ACTIVITY:
Copy every line from the records below that holds the word "along".

===== THE DATA =====

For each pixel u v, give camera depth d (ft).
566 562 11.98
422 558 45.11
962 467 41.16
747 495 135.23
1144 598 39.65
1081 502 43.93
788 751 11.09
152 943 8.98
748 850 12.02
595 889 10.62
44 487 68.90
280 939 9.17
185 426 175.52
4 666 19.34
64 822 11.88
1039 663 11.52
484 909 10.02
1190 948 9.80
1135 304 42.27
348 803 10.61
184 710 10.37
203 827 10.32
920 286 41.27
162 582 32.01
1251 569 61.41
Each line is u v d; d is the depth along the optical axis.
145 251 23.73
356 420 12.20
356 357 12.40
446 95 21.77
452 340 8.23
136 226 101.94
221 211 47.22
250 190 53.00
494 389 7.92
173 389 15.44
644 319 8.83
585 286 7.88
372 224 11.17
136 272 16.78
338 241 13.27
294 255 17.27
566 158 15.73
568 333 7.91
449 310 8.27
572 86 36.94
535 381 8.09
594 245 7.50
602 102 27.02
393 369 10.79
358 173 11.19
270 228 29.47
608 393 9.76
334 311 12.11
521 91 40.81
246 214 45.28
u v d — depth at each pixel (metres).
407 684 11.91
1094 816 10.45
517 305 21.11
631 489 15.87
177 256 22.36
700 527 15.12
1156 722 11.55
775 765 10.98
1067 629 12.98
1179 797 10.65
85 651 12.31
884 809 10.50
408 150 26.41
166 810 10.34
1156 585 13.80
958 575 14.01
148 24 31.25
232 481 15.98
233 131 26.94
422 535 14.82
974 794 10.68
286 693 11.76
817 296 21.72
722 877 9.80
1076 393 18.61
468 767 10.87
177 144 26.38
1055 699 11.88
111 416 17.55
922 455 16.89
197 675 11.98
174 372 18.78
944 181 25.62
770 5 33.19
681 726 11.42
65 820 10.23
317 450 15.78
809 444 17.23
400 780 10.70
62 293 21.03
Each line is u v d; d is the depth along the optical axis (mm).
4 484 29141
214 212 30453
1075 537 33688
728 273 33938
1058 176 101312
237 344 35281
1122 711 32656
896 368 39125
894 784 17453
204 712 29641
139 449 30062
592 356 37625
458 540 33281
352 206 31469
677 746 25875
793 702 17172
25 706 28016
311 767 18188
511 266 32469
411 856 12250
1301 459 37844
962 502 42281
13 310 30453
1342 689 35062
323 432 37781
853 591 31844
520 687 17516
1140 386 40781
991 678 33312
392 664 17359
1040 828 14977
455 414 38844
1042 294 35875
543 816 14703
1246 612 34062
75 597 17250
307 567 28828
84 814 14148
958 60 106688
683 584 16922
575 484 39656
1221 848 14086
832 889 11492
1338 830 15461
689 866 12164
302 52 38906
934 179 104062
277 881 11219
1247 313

=====

RESPONSE BELOW:
Each line is u v d; d is the depth along the optical axis.
Each line is u v d; d is the depth along the optical axis (mm).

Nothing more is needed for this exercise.